Program Participant

Program Participant

Sobee Shinohara

Visiting Researcher, Center for Advanced Science and Technology, University of Tokyo, Manager, KDDI and Director, KDDI Research Institute

Sobee Shinohara has been working on telecommunications' policy and regulation since joining KDDI in 1996. He is also in charge of research on telecommunications policy issues in recent years for KDDI Research Institute.

Prior to joining KDDI group, he served in the Ministry of Posts and Telecommunications (currently Ministry of Internal Affairs and Communications). He received his B.E. from Tohoku University in 1988, M.E. from Graduate School of Tohoku University in 1990, Ph.D. from Graduate School of Applied Informatics, University of Hyogo in 2012, and Ph.D. from University of Tokyo in 2016.

He specialized in the research on telecommunications policy, especially, the analysis of the fixed and mobile broadband adoption from the viewpoint of economics and technology.

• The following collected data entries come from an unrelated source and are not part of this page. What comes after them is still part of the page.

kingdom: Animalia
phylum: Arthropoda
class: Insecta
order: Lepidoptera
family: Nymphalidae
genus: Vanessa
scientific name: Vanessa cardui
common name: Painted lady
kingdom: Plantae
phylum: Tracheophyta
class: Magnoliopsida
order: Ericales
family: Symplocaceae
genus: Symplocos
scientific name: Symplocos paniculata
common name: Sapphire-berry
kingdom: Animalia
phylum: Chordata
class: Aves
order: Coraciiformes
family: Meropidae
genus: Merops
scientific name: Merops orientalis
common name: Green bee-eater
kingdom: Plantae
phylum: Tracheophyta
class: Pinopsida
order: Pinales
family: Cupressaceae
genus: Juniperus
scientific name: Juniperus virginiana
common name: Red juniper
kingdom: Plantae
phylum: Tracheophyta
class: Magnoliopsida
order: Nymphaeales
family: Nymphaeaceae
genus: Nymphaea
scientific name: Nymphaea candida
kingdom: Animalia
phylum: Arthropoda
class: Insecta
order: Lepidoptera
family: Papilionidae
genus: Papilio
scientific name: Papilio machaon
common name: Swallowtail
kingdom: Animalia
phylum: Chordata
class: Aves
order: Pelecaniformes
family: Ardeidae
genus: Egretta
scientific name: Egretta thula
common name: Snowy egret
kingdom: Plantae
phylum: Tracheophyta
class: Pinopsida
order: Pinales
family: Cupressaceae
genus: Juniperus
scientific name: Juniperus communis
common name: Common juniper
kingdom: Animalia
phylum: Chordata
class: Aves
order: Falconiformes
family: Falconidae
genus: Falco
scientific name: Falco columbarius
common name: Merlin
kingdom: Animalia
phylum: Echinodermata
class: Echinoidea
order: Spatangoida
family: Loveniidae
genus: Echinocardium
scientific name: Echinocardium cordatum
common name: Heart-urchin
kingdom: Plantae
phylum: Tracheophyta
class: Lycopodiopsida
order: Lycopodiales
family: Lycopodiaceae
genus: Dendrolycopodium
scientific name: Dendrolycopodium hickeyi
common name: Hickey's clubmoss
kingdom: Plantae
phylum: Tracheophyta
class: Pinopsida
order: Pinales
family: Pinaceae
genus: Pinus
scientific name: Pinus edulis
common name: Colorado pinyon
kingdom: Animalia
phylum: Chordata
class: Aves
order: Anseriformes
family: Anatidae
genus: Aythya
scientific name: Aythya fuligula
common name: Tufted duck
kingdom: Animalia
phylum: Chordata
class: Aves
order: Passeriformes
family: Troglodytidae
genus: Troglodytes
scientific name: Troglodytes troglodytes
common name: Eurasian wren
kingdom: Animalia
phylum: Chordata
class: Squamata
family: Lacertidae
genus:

You can find Sobee Shinohara in:

Research Workshop: ICT for Development
Sunday, 15 January 2017


Analysis of the Factors of Mobile Broadband Adoption in OECD 34 All Member Countries and its Implication to Emerging Markets


Paper Slides


The purpose of this paper is to analyze factors promoting mobile broadband adoption in OECD 34 all member countries and its implication to emerging markets.

Promoting rapid nationwide adoption of broadband services becomes an important national agenda for many countries. The U.S., for example, announced a National Broadband Plan which aims at providing 100 million households with access to 100 Mbps broadband by 2020. These national plans aim to deploy fixed connection via optical fiber network. Up to date, the development of mobile broadband has been proceeding rapidly and its access speed amounts to 150Mbps for the latest 4G (LTE), which is the same as fixed broadband. In these circumstances, mobile broadband, consisting of 3G and 4G, expected to play more important role due to their wider coverage areas with relatively low cost.

In emerging markets, such as China and Indonesia, which have great number of peoples and low adoption ratio of mobile broadband need the best way.

Previous studies
Previous studies on mobile adoption include the followings: (i) Lee [2013] analyzed consumer’s demand by a questionnaire survey in U.S., revealed that friends and financial burden affected smartphone adoption in college student as early adopters; and (ii) Akematsu et al. [2012] empirically analyzed the factors of 3G mobile adoption by using panel data in Japan, identifying the launch of the iPhone 3G, FeliCa, data roaming, and full music downloads as factors.

Methodology and Results
This paper empirically analyses the factors which promote mobile broadband adoption by panel data analysis in OECD 34 all member countries. The estimation term is from 2000 to 2012.

By using the instrumental variables method, the result obtained was summarized as follows: (i) Launches of smartphones both of Android and iPhone are positively significant.; (ii) HHI which denotes reverse proxy of competition among mobile carriers is negatively significant; (iii) FTTH adoption ratio is positively significant.

The followings are some remarks on the results. The launches of smartphones promote mobile broadband. The result of HHI indicates not only competition among mobile carriers drives mobile broadband adoption but also the number of mobile broadband carriers is large and the market shares are not concentrated. And the positive coefficient of FTTH indicates that mobile and fixed broadband is complementary to each other.

This analysis provides an important basis for national broadband policy for both of developed and emerging markets.